**Problems and tasks**
a – How much land did the lease cover, according to the Mali land deal text?
b – Using the Mali land deal text, explain why the project stalled.
c – From the Mali land deal text, copy the part that opens with the words containing "Huge land deal" and closes with "Portfolio, reported Reuters.".
[Text — start]
Mali – Land Deal Stalls


Huge land deal halted following regional political instability and security issues, leaving thousands of local families with uncertain futures

In 2008 exiled Malian President Amadou Toumani Toure signed a highly secretive lease with the then-president of Libya, Muammar Gaddafi, for a 100,000 hectare area of fertile agricultural land in the Office of Niger region, in the north of the country. The deal was granted to Malibya, a subsidiary of Libyan wealth fund the Libyan African Investment Portfolio, reported Reuters.

The agreement purported that the land would be provided rent free for 50 years and include water rights “without restriction” between June and December, on the condition that the Libyan  government constructed agreed agro-industrial infrastructure such as canals and roads, and cultivated the land across the region.

The Director of the Malibya project, Abdalilah Youssef, explained in a report by think-tank the Oakland Institute that the project will ensure food security for Libya in conjunction with, not at the expense of Mali; providing higher yields with the introduction of hybrid rice varieties, employment to local populations and facilitating resettlement for those displaced.

However  following Gaddafi’s demise in Libya and increasing regional security troubles, the project stalled.  Currently the tens of thousands of families cultivating the land are facing uncertain futures and according to Malian representatives whether the concession goes ahead or not is a decision for the Libyan government to take.


Thomson Reuters Foundation (April 29 2015)

The UN Food and Agriculture Organisation (FAO) claims that family farmers  produce roughly 80% of the world’s food. Within the Malibya concession an estimated 60,000 small farmers live and work, each farming less than a hectare. Many of the farmers do not have formal deeds to the land they farm and while in principle Malian law recognises customary tenure, many of the locals said they were not consulted ahead of the deal.

Many commentators have highlighted the secrecy surrounding the deal and its potential negative consequences for the food security of local populations and the Malian nation. The critical perception has been fuelled by the lack of Environment and Social Impact Assessments (EIA & SIA), with suspicions that none were ever commissioned.
[Text — finish]
[Record set — start]
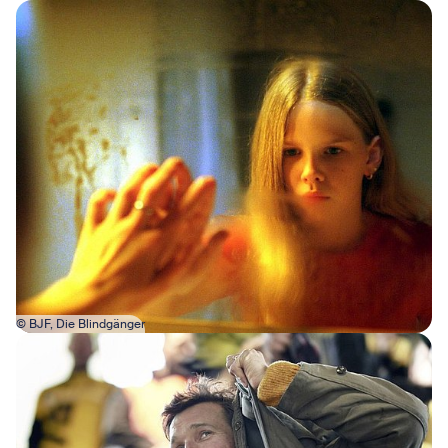
Bild in Lightbox öffnen
© BJF, Die Blindgänger
Bild in Lightbox öffnen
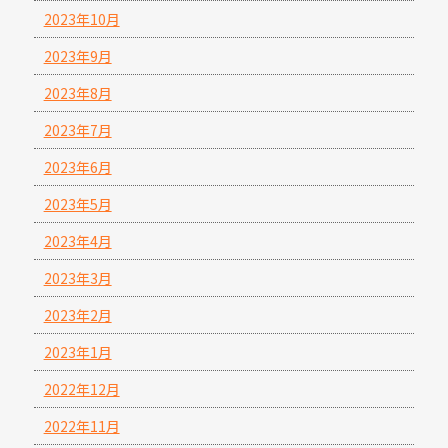
2023年10月
2023年9月
2023年8月
2023年7月
2023年6月
2023年5月
2023年4月
2023年3月
2023年2月
2023年1月
2022年12月
2022年11月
[Record set — finish]
**Outputs by task**
a – 100,000 hectares of fertile farmland in the Office of Niger region.

b – The project stalled after Gaddafi's fall in Libya and because security problems in the region were getting worse.

c –
Huge land deal halted following regional political instability and security issues, leaving thousands of local families with uncertain futures

In 2008 exiled Malian President Amadou Toumani Toure signed a highly secretive lease with the then-president of Libya, Muammar Gaddafi, for a 100,000 hectare area of fertile agricultural land in the Office of Niger region, in the north of the country. The deal was granted to Malibya, a subsidiary of Libyan wealth fund the Libyan African Investment Portfolio, reported Reuters.